Les années se suivent et se ressemblent. Chaque printemps, lors de la saison des assemblées générales d’actionnaires, la presse fait ses gros titres sur les milliards d’euros de dividendes versés par le CAC40. Plutôt que d’égrainer les chiffres à neuf zéros, qui finissent par ne plus dire grand chose, une autre manière de mettre en évidence l’addiction des grands groupes français aux dividendes est de considérer le dividende par action – autrement dit, la somme versée à un actionnaire pour chaque titre de l’entreprise qu’il détient.
De fait, une grande partie du CAC40 tend à augmenter automatiquement son dividende par action d’année en année. Même si les résultats et le chiffre d’affaires des entreprises baissent, et même en cas de pertes, le dividende poursuit son avancée inexorable. Il faut une véritable crise, comme celle du Covid-19 ou la menace d’effondrement financier de 2018, pour que cette mécanique bien huilée s’enraye quelque temps... avant de repartir de plus belle.
Le graphique ci-dessus détaille l’évolution du dividende par action depuis 2006 de quatre groupes du CAC40. Air Liquide, L’Oréal et Sanofi offrent des exemples d’augmentation continue d’année en année. BNP Paribas, au contraire, est un exemple de dynamique plus hachée, avec des baisses liées à la crise de 2008, à la crise de l’euro et enfin à l’interdiction des dividendes bancaires en 2020 sur fond de Covid, qui ne l’empêchent pas de reprendre à chaque fois sa marche vers le haut.
Imaginons un ou une petit.e actionnaire qui détiendrait une seule action de chacun des groupes du CAC40 dans sa composition actuelle. Il aurait touché 53,41 euros de dividendes au titre de l’année 2006. Au titre de l’année 2021, il toucherait 93,76 euros.
Ce second graphique montre l’évolution du dividende cumulé des 40 groupes du CAC depuis 2006. La légère chute due à la crise de 2008 et la chute plus conséquente de 2020 sont bien visibles, de même que la tendance à repartir immédiatement à la hausse.
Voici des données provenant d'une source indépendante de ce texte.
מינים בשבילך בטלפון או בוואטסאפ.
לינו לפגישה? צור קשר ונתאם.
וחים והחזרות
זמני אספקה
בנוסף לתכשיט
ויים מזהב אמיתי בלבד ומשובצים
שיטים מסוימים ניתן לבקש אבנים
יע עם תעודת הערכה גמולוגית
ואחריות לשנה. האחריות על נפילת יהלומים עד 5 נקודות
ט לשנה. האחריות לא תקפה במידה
Pour encore mieux illustrer cette tendance, nous montrons aussi l’évolution des dividendes par action du CAC40 sans Renault et Unibail-Rodamco-Westfield (« CAC38 »), qui n’ont pas distribué de dividendes au titre de l’année 2021 et qui ont historiquement des dividendes par action très élevés (pas moins de 10,80 euros par action lors des dernières distributions d’Unibail, qui a un plus petit nombre de titres en circulation).
Tant que le CAC40 continuera à considérer que ses actionnaires ont un droit sacré non seulement à toucher un dividende, mais encore à toucher un dividende toujours supérieur à celui de l’année précédente, on peut s’attendre à ce que les milliards d’euros continuent de pleuvoir.